— What you need to do —
With no line left out, restate the data word for word.

Provided material section start

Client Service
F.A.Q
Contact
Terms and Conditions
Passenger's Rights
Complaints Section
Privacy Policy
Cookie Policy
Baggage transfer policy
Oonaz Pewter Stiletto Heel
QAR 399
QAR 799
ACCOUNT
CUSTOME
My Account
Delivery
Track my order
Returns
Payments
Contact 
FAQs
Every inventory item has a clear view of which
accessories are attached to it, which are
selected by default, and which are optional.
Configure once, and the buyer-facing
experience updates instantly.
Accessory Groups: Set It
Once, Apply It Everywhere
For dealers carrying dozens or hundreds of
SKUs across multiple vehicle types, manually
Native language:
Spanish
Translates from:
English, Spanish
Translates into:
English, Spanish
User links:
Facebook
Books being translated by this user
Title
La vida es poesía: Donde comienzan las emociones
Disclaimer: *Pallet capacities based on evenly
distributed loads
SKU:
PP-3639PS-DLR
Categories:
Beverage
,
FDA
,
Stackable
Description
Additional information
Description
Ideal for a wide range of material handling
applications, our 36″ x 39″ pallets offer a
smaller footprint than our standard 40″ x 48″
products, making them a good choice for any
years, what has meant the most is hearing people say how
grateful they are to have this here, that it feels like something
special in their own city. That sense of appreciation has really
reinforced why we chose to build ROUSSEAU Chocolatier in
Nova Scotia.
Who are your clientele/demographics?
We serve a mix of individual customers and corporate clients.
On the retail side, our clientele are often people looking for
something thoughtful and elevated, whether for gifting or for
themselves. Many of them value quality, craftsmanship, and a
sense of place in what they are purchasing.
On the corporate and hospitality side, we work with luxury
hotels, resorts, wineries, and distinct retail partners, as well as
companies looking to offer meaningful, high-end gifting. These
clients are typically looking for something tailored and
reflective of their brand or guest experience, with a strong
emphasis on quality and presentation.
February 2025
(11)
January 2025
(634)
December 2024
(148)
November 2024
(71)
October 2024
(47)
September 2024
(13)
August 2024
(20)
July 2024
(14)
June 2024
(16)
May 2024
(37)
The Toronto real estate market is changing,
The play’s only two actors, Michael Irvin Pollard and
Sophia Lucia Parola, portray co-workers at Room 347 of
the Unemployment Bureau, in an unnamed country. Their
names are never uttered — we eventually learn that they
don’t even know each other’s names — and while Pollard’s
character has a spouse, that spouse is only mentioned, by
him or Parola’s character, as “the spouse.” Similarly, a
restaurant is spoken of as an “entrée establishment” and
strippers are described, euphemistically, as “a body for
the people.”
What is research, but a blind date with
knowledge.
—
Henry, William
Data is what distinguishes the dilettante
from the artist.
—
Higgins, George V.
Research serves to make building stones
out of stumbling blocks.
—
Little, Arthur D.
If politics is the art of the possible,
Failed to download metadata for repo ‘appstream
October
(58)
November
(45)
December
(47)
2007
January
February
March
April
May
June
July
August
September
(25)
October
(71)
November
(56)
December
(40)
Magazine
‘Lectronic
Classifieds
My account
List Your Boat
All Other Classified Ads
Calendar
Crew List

Provided material section end

— Result for this task —
Client Service
F.A.Q
Contact
Terms and Conditions
Passenger's Rights
Complaints Section
Privacy Policy
Cookie Policy
Baggage transfer policy
Oonaz Pewter Stiletto Heel
QAR 399
QAR 799
ACCOUNT
CUSTOME
My Account
Delivery
Track my order
Returns
Payments
Contact 
FAQs
Every inventory item has a clear view of which
accessories are attached to it, which are
selected by default, and which are optional.
Configure once, and the buyer-facing
experience updates instantly.
Accessory Groups: Set It
Once, Apply It Everywhere
For dealers carrying dozens or hundreds of
SKUs across multiple vehicle types, manually
Native language:
Spanish
Translates from:
English, Spanish
Translates into:
English, Spanish
User links:
Facebook
Books being translated by this user
Title
La vida es poesía: Donde comienzan las emociones
Disclaimer: *Pallet capacities based on evenly
distributed loads
SKU:
PP-3639PS-DLR
Categories:
Beverage
,
FDA
,
Stackable
Description
Additional information
Description
Ideal for a wide range of material handling
applications, our 36″ x 39″ pallets offer a
smaller footprint than our standard 40″ x 48″
products, making them a good choice for any
years, what has meant the most is hearing people say how
grateful they are to have this here, that it feels like something
special in their own city. That sense of appreciation has really
reinforced why we chose to build ROUSSEAU Chocolatier in
Nova Scotia.
Who are your clientele/demographics?
We serve a mix of individual customers and corporate clients.
On the retail side, our clientele are often people looking for
something thoughtful and elevated, whether for gifting or for
themselves. Many of them value quality, craftsmanship, and a
sense of place in what they are purchasing.
On the corporate and hospitality side, we work with luxury
hotels, resorts, wineries, and distinct retail partners, as well as
companies looking to offer meaningful, high-end gifting. These
clients are typically looking for something tailored and
reflective of their brand or guest experience, with a strong
emphasis on quality and presentation.
February 2025
(11)
January 2025
(634)
December 2024
(148)
November 2024
(71)
October 2024
(47)
September 2024
(13)
August 2024
(20)
July 2024
(14)
June 2024
(16)
May 2024
(37)
The Toronto real estate market is changing,
The play’s only two actors, Michael Irvin Pollard and
Sophia Lucia Parola, portray co-workers at Room 347 of
the Unemployment Bureau, in an unnamed country. Their
names are never uttered — we eventually learn that they
don’t even know each other’s names — and while Pollard’s
character has a spouse, that spouse is only mentioned, by
him or Parola’s character, as “the spouse.” Similarly, a
restaurant is spoken of as an “entrée establishment” and
strippers are described, euphemistically, as “a body for
the people.”
What is research, but a blind date with
knowledge.
—
Henry, William
Data is what distinguishes the dilettante
from the artist.
—
Higgins, George V.
Research serves to make building stones
out of stumbling blocks.
—
Little, Arthur D.
If politics is the art of the possible,
Failed to download metadata for repo ‘appstream
October
(58)
November
(45)
December
(47)
2007
January
February
March
April
May
June
July
August
September
(25)
October
(71)
November
(56)
December
(40)
Magazine
‘Lectronic
Classifieds
My account
List Your Boat
All Other Classified Ads
Calendar
Crew List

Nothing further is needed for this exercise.